● Required work: Would you give again, exactly as written, the lines from the opening of the records to the line with "- So., 11. Okt.", that line included and pictures excluded?

Transcribed page contents
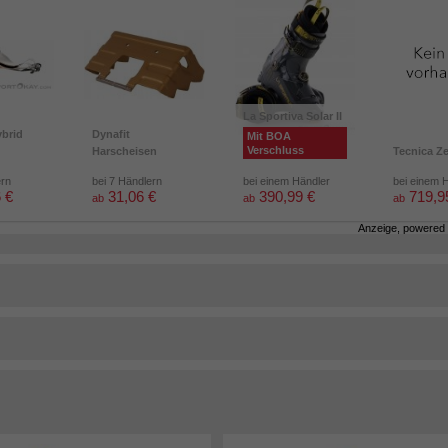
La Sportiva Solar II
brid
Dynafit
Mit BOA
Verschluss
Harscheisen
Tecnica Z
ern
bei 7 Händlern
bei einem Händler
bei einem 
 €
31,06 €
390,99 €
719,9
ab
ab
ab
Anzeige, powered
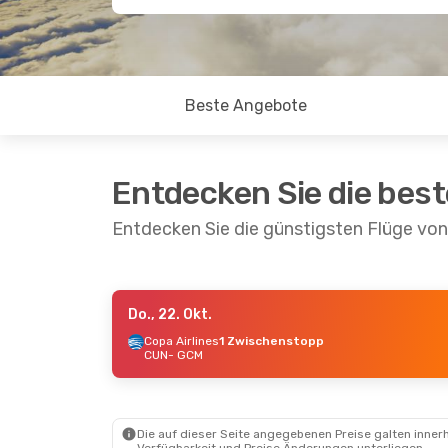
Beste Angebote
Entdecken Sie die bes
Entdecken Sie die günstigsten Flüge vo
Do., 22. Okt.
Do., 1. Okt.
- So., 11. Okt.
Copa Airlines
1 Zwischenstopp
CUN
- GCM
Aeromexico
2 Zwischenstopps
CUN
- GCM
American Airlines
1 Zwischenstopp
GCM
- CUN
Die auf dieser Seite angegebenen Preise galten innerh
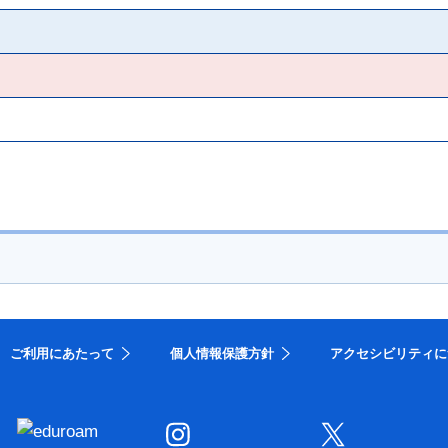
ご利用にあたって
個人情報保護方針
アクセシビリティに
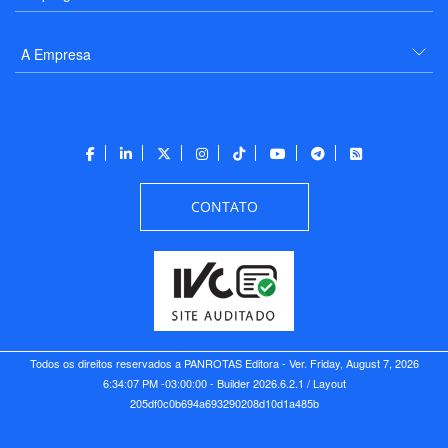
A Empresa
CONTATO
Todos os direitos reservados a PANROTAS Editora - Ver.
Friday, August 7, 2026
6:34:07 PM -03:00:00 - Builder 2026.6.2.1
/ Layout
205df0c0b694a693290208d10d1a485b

● Solution:
La Sportiva Solar II
brid
Dynafit
Mit BOA
Verschluss
Harscheisen
Tecnica Z
ern
bei 7 Händlern
bei einem Händler
bei einem 
 €
31,06 €
390,99 €
719,9
ab
ab
ab
Anzeige, powered
Beste Angebote
Entdecken Sie die bes
Entdecken Sie die günstigsten Flüge vo
Do., 22. Okt.
Do., 1. Okt.
- So., 11. Okt.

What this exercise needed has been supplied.